Interestingly, it all makes perfect sense, and believe it or not, it has to do with the clear skies and beautiful weather we have been having. Let me explain.
The sun was about to rise at 7:20 AM this morning. Beautiful weather led to noise start of he day. SpaceNeedle PanoCam
The last few days we have had a ridge of high pressure over our region (see upper level map at 5 AM Wednesday morning), which resulted in mainly clear skies, sinking air aloft, and weak offshore flow at low levels.
Clear skies allowed the surface to radiant infrared radiation to space, resulting in the surface cooling rapidly. Our nights are getting much longer now, so there is plenty of time for the earth to cool. The atmosphere above does not radiate as well, so it stayed relatively warm. High pressure is associated with light winds, so there was little atmospheric turbulence mixing the warm air aloft down to the surface.
The result of the intense surface cooling was the development of a strong inversion yesterday morning (and many other mornings during the past week).....and remember that an inversion is when temperatures WARMS with height.
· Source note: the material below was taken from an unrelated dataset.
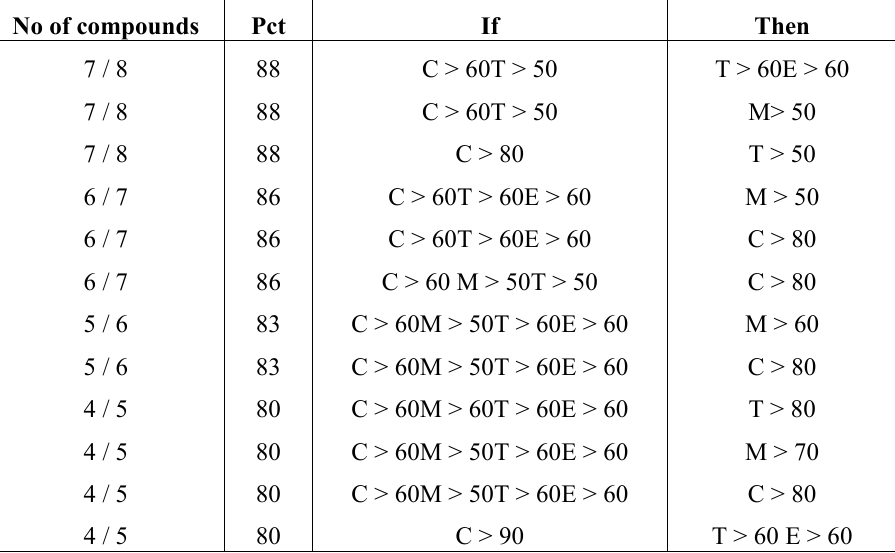
Table 10 . Selected association rules from the formal concept analysis of human health effects by 1,1-dimethyl hydrazine and its transformation products as derived by PASS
I can prove this to you by showing you a temperature profile with height in north Seattle from a fancy piece of equipment located on the NOAA campus near Magnuson Park: the radar-wind profiler. The Y-axis is height in meters and the temperature (x axis) is in Celcius (C); temperature profiles are shown from 3 AM to 9 AM yesterday.
Wow---a HUGE inversion. About 11C warm up in 400 meters (about 1300 ft). We are talking about 20 F increase. So while it was in the forties near the surface, the temperature was around 68F at 1300 ft.
Pretty amazing. Can you imagine going on a short hike yesterday morning?
But what does this have to do with sound?
Well, it turns out that inversions can bend or refract sounds down toward the surface. Sounds that would normally radiate away above your are bent down to the surface (see schematic below). This occurs because the speed of sound depends on temperature: sound moves faster when it warms.
As a result of the bending of sound waves, you can hear sounds from further away more clearly when a low-level inversion is around. That is the answer to Emily's question.
Since I am a professor, let me give you an assignment. The inversion should still be around on Saturday morning, but perhaps not as strong. Head outside either very late at night (college students) or get up early and head outside and LISTEN. See if you can hear the effect.